Reply To: "Take 4: One problem with natural abstractions is there's too many of them."

## Epistemic Status

Unconfident. I don't yet have a firm philosophical grounding on abstractions.

# Unequally Made Abstractions

Not all natural abstractions are made equal. It seems to me that there are different degrees of "naturalness" of an abstraction. When we say a concept is a natural abstraction, we are saying things like:

- The concept is highly privileged by the inductive biases of most learning algorithms that can efficiently learn our universe
^{[1]}- The more privileged the concept is in aggregate
^{[2]}, the more natural the abstraction is- Learning algorithms given weight inversely proportional to how efficiently they learn our universe

- The more learning algorithms privilege the concept, the more natural an abstraction it is

- The more privileged the concept is in aggregate
- Most efficient representations of our universe contain a simple embedding of the subset
- [The simpler the embeddings of the concept are]/[the easier it is to point to embeddings of the concept] in aggregate
^{[3]}, the more natural the abstraction is

- [The simpler the embeddings of the concept are]/[the easier it is to point to embeddings of the concept] in aggregate

It follows that the most natural abstractions for a concept (cluster) are the abstractions that we'd expect AI systems to actually use/the abstractions that are most relevant for their decision making.
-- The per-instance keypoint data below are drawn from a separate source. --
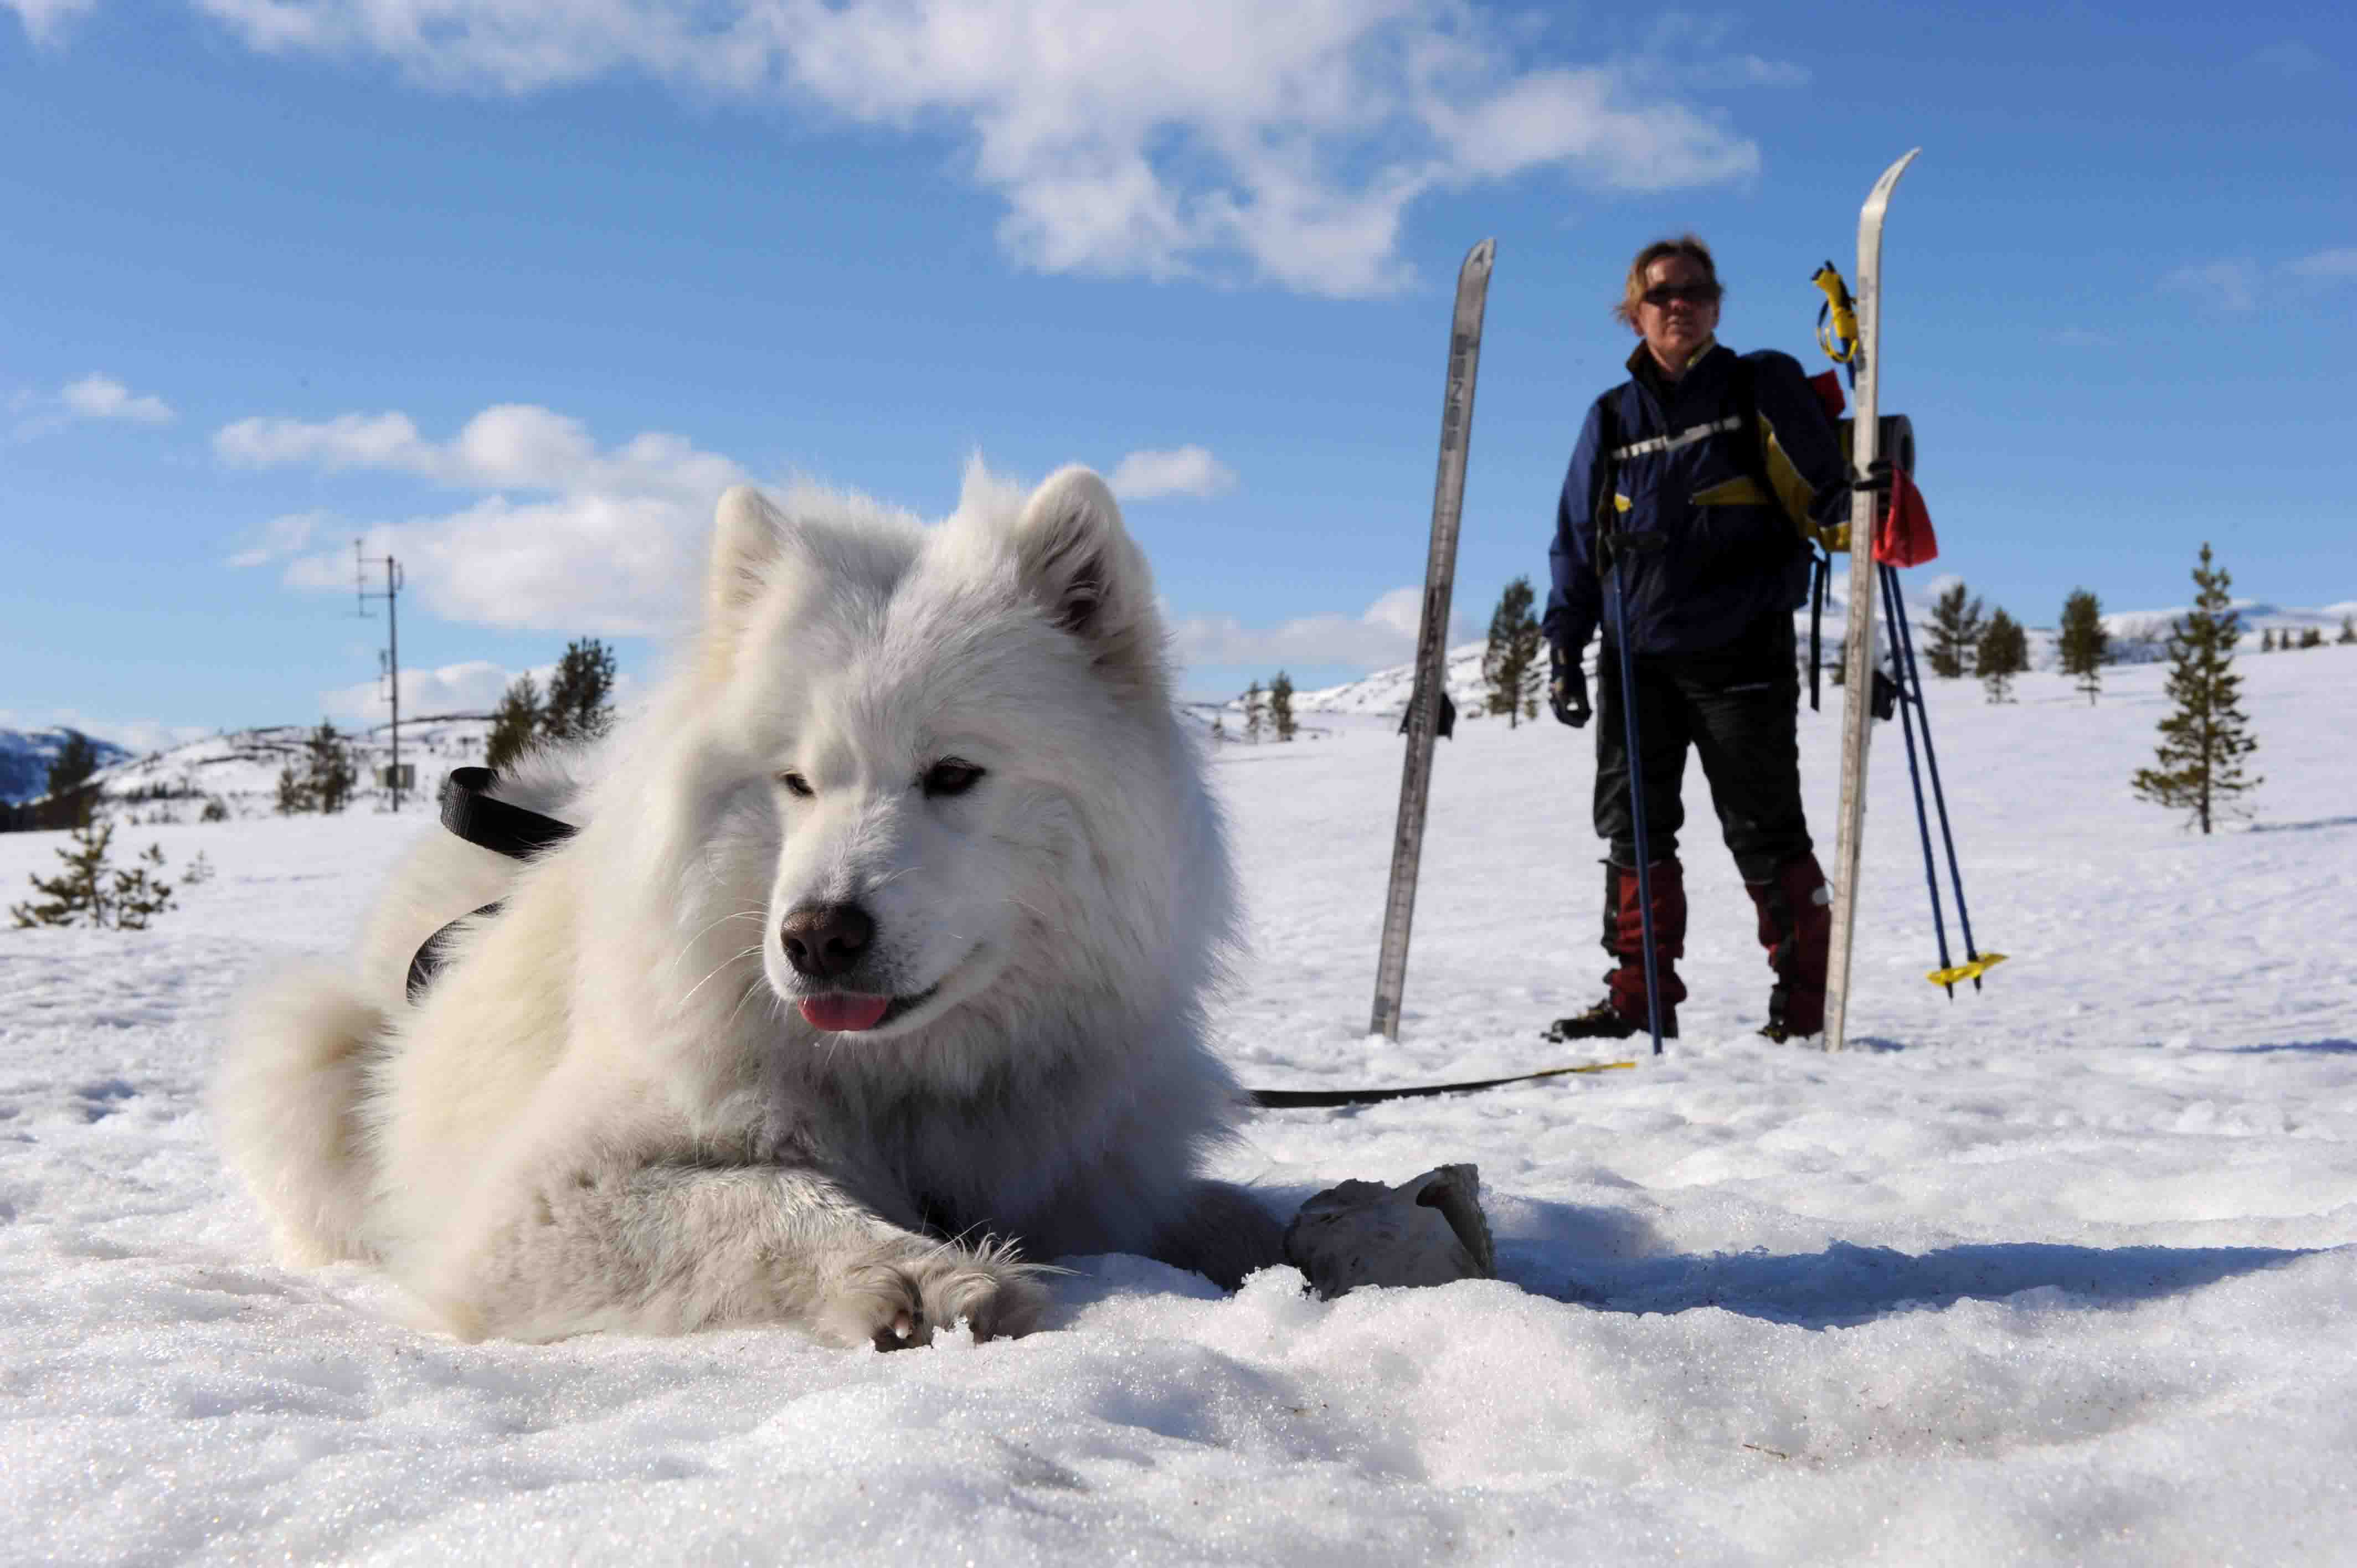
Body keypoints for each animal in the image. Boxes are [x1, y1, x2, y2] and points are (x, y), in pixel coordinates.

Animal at [217, 462, 1291, 1348]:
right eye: (796, 782)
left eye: (953, 774)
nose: (817, 937)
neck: (899, 1083)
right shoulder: (530, 1205)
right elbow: (761, 1194)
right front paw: (922, 1272)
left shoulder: (1096, 1172)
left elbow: (1232, 1212)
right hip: (305, 1049)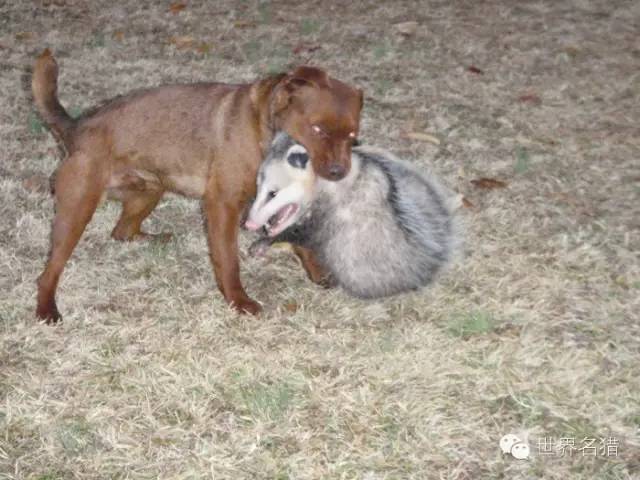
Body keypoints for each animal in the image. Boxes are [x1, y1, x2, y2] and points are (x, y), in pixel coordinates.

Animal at [31, 48, 360, 322]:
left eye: (353, 137)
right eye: (317, 129)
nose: (338, 171)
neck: (266, 130)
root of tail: (76, 127)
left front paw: (317, 272)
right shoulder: (222, 205)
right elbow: (228, 261)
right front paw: (238, 301)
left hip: (149, 191)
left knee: (121, 232)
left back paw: (154, 239)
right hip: (76, 211)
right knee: (49, 272)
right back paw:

# What's The Most Natural Abstraction for Human Values?

Consider the subset of "human values" that we'd be "happy" (were we fully informed) for powerful systems to optimise for.

[Weaker version: "the subset of human values that it is existentially safe for powerful systems to optimise for".]

Let's call this subset "ideal values".

I'd guess that the "most natural" abstraction of values isn't "ideal values" themselves but something like "the minimal latents of ideal values".

# Conclusions

I don't think the multitude of abstractions of human values is necessarily as big a stumbling block as Steiner posited.

^{^}"Learning our universe" means learning a map/world model of our universe that allows effectively predicting future events.

The constraint of efficiency suggests that the learned world model (and inferences via it) should have low data, time, and space complexity (relative to what is attainable for optimal learning algorithms).

^{^}When aggregating across learning algorithms we might want to give algorithms weights that are inversely proportional to how efficient they are in learning our universe.

^{^}When aggregating across representations of our universe we might want to give representations weights that are inversely proportional to how efficient they represent our universe.

I don't follow. It seems like you agree that the human values we would like to have optimized is not a natural abstraction, and instead there is some different concept that would be learned instead, if attempting to learn human values as a natural abstraction. This seems like stumbling block, but then your conclusion immediately says that it isn't a stumbling block.

I'm kind of tipsy so maybe I'm missing something.

The most natural abstraction isn't any specific model of human values, but a minimal model that captures what they have in common.

What can one use this minimal model for?

The minimal model may be the model most agents performing unsupervised learning on human generated data learn.

Alternatively, most other models imply the minimal model.

This tells us how we get that model but not what one can use it for.

I think using such a model as an optimisation target would be existentially safe.